Dass der IS selbst innerhalb Istanbuls seine Leute rekrutiert, ist ein offenes Geheimnis. Die Polizei hat offenbar Wichtigeres zu tun. So fragte eine Gruppe von Journalisten, darunter auch Deniz Yücel (Die Welt) und Özlem Topcu (Die Zeit) den Gouverneur von Urfa, wozu auch Suruc gehört, im Juni nach den Aktivitäten des IS in der Region. Die Frage ging offenbar zu weit. Sie wurden kurzzeitig festgenommen. Und als am Montagabend in Istanbul spontan tausende Menschen auf die Straße gingen, um der Opfer des Anschlags zu gedenken und dabei auch lauthals eine Mitschuld der AKP skandierten, tat die Istanbuler Polizei das, was sie am besten kann: Sie attackierte die Menschenmenge mit Wasserwerfern und Tränengas.
Fragile Lage
Die Stimmung in Istanbul brodelt wieder in den letzten Wochen. Als die AKP bei den Parlamentswahlen ihre Regierungsmehrheit verlor, sahen sich jene im Aufwind, die seit jeher den autoritären Regierungsstil Erdogans kritisieren. Doch die Hoffnungen auf eine Koalition, in der die AKP sich unterordnen muss, was dem gemäßigten Parteiflügel Auftrieb geben könnte, scheinen sich nicht zu erfüllen. Zu verfahren sind die unterschiedlichen Positionen der Parteien, eine tragfähige Einigung ist nicht in Sicht - und die AKP scheint auf Neuwahlen zu spekulieren. Ob sie dann aber wieder stärkste Kraft würde, ist fraglich.

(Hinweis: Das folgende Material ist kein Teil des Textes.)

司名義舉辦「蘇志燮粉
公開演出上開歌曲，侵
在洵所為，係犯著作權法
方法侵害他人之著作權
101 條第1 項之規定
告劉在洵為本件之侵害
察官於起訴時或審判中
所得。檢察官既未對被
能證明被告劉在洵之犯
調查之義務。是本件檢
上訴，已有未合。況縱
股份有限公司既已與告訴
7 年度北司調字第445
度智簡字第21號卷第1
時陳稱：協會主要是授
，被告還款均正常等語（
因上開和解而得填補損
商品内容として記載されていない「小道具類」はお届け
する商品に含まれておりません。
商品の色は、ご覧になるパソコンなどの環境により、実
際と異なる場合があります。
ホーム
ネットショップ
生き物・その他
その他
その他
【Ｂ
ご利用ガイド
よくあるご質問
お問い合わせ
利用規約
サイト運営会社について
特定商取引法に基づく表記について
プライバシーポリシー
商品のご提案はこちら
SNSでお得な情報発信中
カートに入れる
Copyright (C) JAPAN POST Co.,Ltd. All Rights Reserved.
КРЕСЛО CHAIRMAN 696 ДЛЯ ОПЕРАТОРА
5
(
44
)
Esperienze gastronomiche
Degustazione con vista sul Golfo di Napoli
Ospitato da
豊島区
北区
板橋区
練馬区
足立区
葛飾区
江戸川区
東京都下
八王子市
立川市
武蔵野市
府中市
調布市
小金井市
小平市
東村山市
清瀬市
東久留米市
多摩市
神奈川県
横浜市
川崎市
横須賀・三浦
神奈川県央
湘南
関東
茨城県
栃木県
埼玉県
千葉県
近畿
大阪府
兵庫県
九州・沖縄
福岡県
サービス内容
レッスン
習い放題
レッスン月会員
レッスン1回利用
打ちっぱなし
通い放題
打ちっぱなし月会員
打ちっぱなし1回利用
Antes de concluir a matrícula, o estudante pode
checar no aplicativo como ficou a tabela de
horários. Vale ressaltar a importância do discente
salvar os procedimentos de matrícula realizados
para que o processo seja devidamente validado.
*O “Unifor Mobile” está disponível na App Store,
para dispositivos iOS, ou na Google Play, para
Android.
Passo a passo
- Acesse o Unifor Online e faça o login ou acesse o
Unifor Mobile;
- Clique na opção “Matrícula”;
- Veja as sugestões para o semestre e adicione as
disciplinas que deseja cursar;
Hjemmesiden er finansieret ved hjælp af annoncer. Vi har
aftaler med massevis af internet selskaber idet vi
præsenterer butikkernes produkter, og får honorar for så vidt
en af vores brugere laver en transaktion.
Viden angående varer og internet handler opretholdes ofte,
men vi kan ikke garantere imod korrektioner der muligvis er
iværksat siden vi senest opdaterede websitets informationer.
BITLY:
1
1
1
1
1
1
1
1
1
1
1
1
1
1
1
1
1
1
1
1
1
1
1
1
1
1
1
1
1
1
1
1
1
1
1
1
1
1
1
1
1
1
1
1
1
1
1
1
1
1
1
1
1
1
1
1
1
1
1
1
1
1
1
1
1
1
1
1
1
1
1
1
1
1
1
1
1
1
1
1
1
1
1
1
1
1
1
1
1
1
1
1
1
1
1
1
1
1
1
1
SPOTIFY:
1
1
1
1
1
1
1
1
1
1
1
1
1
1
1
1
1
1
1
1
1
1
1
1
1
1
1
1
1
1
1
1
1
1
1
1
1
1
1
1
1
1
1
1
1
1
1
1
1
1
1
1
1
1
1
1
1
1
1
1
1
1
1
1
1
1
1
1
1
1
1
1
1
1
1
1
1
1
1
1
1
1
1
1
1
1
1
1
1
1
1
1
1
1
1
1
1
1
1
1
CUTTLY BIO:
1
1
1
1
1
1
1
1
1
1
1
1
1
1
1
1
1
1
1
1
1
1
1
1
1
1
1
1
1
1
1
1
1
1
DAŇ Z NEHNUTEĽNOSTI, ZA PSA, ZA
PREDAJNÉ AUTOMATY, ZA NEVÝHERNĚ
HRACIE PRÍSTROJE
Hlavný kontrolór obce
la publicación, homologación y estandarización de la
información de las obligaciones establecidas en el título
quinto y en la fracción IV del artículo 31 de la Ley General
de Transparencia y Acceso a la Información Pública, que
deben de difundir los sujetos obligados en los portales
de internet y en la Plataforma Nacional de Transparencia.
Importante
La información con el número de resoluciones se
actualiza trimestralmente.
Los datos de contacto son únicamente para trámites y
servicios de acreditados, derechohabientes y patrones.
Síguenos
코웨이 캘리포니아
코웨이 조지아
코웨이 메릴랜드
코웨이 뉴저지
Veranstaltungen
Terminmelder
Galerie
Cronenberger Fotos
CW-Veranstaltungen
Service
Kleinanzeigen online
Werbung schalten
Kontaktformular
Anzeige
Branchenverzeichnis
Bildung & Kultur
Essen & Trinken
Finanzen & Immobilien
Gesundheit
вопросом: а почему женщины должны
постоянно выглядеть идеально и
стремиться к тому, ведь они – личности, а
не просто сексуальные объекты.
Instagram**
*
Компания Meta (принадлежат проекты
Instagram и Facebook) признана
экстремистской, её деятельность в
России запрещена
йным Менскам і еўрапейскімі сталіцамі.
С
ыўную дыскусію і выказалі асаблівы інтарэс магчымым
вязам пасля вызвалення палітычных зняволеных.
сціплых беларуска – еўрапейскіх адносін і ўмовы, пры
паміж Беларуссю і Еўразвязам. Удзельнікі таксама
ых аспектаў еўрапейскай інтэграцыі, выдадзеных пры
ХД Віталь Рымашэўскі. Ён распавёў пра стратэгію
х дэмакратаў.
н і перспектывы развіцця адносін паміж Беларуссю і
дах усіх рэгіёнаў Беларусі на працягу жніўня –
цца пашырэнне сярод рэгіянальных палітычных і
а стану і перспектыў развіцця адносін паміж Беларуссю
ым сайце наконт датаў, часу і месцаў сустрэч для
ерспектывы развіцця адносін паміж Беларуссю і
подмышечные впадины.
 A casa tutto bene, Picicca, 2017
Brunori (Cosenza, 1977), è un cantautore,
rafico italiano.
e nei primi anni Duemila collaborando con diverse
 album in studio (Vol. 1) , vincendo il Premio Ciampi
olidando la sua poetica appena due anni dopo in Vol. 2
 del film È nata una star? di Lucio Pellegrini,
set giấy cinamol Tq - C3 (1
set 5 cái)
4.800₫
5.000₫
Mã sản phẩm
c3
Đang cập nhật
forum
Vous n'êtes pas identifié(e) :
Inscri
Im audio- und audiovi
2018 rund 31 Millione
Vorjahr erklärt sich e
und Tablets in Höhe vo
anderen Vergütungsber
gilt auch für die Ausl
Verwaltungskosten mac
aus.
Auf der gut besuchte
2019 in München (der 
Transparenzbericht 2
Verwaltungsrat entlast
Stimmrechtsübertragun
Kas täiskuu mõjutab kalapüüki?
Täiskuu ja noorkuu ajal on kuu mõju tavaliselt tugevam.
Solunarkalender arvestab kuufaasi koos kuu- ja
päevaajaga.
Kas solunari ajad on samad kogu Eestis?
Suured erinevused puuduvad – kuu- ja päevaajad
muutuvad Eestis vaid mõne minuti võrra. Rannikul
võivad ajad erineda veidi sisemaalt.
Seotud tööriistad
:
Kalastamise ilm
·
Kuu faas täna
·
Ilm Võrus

Der Allmachtsanspruch ist gebrochen. Auch die ständigen Einmischungen Erdogans werden vielerorts missmutig beäugt - denn nach der Verfassung hat sich der Staatspräsident aus parteipolitischen Belangen herauszuhalten.
Die Türkei befindet sich in einer fragilen Lage. Ob Neuwahlen oder Last-Minute-Koalition, es ist kaum einzuschätzen, wohin die Reise geht. Und dabei ist der IS eine tickende Bombe im wahrsten Sinne des Wortes: Denn sollte eine neue Regierung eine weniger zurückhaltende Position den Extremisten gegenüber einnehmen, besteht die Gefahr, dass Anschläge auch in Istanbul, Ankara oder Touristengebieten wie Antalya stattfinden - und nicht mehr nur in den kurdischen Regionen, zu denen Ankara dringend ein besseres Verhältnis etablieren muss, wenn es dem islamistischen Terror etwas entgegensetzen will.